On the subject of vice presidential fashion, Bush was a clear standout in the crowd.
Black tie and boots? No way. The vice president wore shiny black patent leather evening slippers.
"City slicker stuff," said someone in the crowd.
Up in the Big Apple, the attire was more like rainbow tie when about 450 people paid $50 apiece to pack into the ballroom of the historic Puck Building in New York's chic SoHo district Saturday night for a "Can't Stop Us Now Counter-Inaugural Ball." Sponsored by Center for Constitutional Rights, a public-interest law firm specializing in civil and human rights work, as well as anti-nuclear efforts, and these days, a strong defense of Central American activists, the party was hosted by the same Rev.

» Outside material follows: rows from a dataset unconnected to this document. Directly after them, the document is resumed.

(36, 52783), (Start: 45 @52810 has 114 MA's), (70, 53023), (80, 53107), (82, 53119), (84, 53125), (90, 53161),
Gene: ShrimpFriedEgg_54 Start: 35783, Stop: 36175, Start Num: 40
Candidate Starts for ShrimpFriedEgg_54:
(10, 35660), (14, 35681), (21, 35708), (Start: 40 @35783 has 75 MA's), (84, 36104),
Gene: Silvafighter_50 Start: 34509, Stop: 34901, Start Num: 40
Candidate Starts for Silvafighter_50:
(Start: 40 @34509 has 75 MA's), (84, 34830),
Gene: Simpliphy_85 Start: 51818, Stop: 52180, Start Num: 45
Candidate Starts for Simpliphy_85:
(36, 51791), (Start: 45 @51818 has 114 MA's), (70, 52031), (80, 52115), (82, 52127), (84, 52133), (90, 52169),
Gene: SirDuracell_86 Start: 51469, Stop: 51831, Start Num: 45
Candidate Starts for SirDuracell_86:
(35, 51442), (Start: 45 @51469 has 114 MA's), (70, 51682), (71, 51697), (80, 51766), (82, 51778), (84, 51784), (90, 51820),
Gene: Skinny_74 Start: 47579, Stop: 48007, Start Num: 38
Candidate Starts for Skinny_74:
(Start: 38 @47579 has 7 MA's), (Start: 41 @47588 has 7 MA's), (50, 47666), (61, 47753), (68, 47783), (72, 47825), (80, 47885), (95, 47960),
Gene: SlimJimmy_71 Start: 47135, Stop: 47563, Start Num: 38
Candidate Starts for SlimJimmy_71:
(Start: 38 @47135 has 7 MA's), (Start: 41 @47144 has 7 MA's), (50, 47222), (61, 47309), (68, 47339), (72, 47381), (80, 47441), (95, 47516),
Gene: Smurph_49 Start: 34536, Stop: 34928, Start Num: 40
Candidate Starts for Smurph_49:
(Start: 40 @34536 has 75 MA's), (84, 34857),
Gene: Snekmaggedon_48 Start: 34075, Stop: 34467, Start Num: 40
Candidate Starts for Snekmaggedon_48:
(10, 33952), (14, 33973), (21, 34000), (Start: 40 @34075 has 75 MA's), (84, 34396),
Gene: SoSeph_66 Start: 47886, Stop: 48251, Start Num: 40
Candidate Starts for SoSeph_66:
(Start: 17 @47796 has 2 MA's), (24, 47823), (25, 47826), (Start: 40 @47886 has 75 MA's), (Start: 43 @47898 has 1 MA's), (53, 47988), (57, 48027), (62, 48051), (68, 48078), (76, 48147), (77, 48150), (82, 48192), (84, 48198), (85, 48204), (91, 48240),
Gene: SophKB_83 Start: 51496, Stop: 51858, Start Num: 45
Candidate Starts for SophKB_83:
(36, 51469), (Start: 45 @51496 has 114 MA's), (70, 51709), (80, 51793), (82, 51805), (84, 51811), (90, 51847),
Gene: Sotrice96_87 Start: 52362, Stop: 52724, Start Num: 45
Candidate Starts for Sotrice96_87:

Jesse Jackson who earlier in the day had led a protest of 750 marchers in front of the White House.
Jackson was bleak in his characterization of the next four years: "It's dark," he said, speaking of the quality of life in America under the Reagan Administration, "because of the uncaring character of the Reagan Administration, because of the insensitivities of the Reagan Administration, because of the deception of the Reagan Administration."
Reassuring the crowd that "our trials will make us strong," Jackson went on to stress the need to enforce voting rights in the South, and the importance of bringing more blacks, females and Latinos into the Congress.
"No pharaoh, no Nebuchadnezzar, no Reagan will make us submit," Jackson intoned, then left his audience with a ray of optimism.
"Surely as it is dark," said Jackson, "the morning comes."
Californians have their own version of the "Eagles." The California Golden Bears, annual $10,000 donors to the Republican state party, gathered for a reception and lunch at the Sheraton Grand. Parker Montgomery, one of the original $25,000 founders of the group and the chairman of Cooper Laboratories, said that so far the highlight of his visit was "getting enough sleep."
Assemblyman Bob Naylor, the minority leader of the California Legislature, was there, coming straight to the party from the red-eye flight.
"Kay (his wife) and I came last time, and we both pledged we wouldn't come again," Naylor said.
So, what was he doing here?
"If you want to run for the Senate. . . ."
"We've been going strong, one thing after another," said Gordon Luce, the well-known San Diego banker. "I respond well to the brisk, cold weather. I prefer California weather, but this is sort of stimulating, exciting. So many great people to see."
Speaking of people to see, Luce was asked what he thought about the great flap made over Sinatra pointing a fist at a reporter and saying, "You're all dead!"
"He's a great entertainer," Luce dodged gamely.
Ed Mills, the Community Bank director who started the "Friends of Reagan" with Henry Salvatori, Cy Rubel and Holmes Tuttle way back when Reagan made his run at governor, was coping with the snow by letting his limousine driver worry about it.
"That helps," the Laguna Beach resident said.
White House counselor Edwin Meese III and U.N. Ambassador Jeane J. Kirkpatrick were honored at a party that was so ill-planned, it didn't do much honor to anyone who attended. Lew Lehrman's Citizens for America invited 1,700 people to the reception. To the planners' apparent surprise, at least half of them came, only to find the party was being held at the Heritage Foundation's office building on a floor of offices--none of which would comfortably hold more than 30 people. People were packed body against body in offices and tiny hallways.
"Can you believe," one guest said, "that they invited all these people to stand in a hallway?" The Heritage Foundation is a conservative think tank that has close ties to Reagan.
When Meese and Kirkpatrick finally arrived, separately, their Secret Service people had to form a wedge through the crowd as if they were returning a kickoff in a football game, and few people actually got to speak to them.
Among those who briefly braved the crush were Sen. Pete Wilson, Atty. Gen. William French Smith, William Casey, Sen. Jesse Helms and Lionel Hampton. Some visitors from Escondido, John and Marilyn Dailey, opted to stay in the lobby of the building rather than fight the mob on the third floor.
"It's a great turnout, but I think they should have held it someplace else," John Dailey said.
"I think they got more people than they counted on," said Marilyn Dailey, who nonetheless was enjoying the weekend, partly because, "it's the only time I get to wear my mink coat."